This November, two transgender candidates will be on the ballot for Georgia’s House of Representatives. One of them is running in Bartow County and already facing transphobic attacks from the majority conservative district.
Bella Bautista, the Democratic candidate for Georgia House of Representatives District 14, is on the ballot this fall. While she ran uncontested, Bautista’s election still marks the first time an openly transgender woman has won a primary in Georgia.
Bautista will face Republican incumbent Mitchell Scoggins in November.
Bautista was inspired to run for office while advocating at the Capitol for transgender rights last year through her non-profit This Doesn’t Define Me.

“I always felt called back to [the Capitol],” she told Georgia Voice. “I’m not doing this to make history, I’m doing this because I just happen to be the only person in my district who’s running to stand up against corporate greed.”
Bautista has a clear priority leading her campaign: end tax breaks for data centers. In March 2025, preliminary plans for “Project Bunkhouse,” an 8.6 million-square-foot, $19 billion data center, were released. The facility is set to be located in Bartow County, just south of Cartersville Highway.

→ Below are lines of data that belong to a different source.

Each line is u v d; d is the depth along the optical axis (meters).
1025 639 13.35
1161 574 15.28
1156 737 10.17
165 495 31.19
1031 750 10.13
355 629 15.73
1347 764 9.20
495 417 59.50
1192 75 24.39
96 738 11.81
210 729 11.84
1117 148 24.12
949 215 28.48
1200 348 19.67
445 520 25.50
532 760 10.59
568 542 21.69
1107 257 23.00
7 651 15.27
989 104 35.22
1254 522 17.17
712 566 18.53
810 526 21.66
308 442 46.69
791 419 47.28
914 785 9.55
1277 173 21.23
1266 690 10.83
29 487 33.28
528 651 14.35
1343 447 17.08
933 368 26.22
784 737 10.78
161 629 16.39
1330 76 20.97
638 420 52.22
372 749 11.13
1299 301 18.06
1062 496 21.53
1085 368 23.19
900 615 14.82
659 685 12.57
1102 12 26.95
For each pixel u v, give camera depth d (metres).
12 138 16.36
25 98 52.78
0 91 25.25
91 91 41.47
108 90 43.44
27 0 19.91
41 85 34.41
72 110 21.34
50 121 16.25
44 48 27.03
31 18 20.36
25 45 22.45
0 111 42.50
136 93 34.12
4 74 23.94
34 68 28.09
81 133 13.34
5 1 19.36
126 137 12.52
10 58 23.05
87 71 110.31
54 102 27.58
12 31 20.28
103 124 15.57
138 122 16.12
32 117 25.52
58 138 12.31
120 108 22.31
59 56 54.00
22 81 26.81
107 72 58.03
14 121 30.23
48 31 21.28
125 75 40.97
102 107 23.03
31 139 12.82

“These data centers are receiving billions of dollars in tax breaks, which is crazy because we’re in a time where our governor has actively cut hundreds of millions of dollars from essential programs going to the homeless, going to disabled veterans, going to our education sector,” Bautista said. “We’re cutting all this money that is going to people on the ground, but at that same time we’re giving these corporations massive tax breaks that they do not pass on to the everyday person.”
This priority reflects the thesis of Bautista’s grassroots, people-focused campaign. She’s fighting for the everyday Georgian and campaigning on both sides of the aisle. Other issues she’s supportive of are instituting a freeze on electricity prices, combatting data surveillance, and investing in the infrastructure of her home district.
“Cartersville is seeing a huge amount of growth,” she said. “Our roadways don’t have the capability to handle all of the people that are moving here at once, and Cartersville is quickly becoming an unaffordable place.”
Bautista joins Bentley Hudgins, who’s running in House District 90, as the two transgender candidates on the ballot in November. If either is elected, they will be the first trans candidate to hold office in Georgia.
Related story: Georgia could elect first openly transgender, nonbinary lawmaker
Bautista said that she was ready for transphobic attacks from Republicans in her district, and only a day after the primaries, her campaign posted a response to a transphobic post calling for the nearly 2,000 voters who supported her to be run out of the county.
“I knew [my gender identity] was going to be their main talking point and their only talking point,” she said. “…They won’t properly address my priorities, because they know they’re solid. This is why people on all sides of the aisle have pledged to support my campaign because I’m running on things that are actually affecting us day to day.”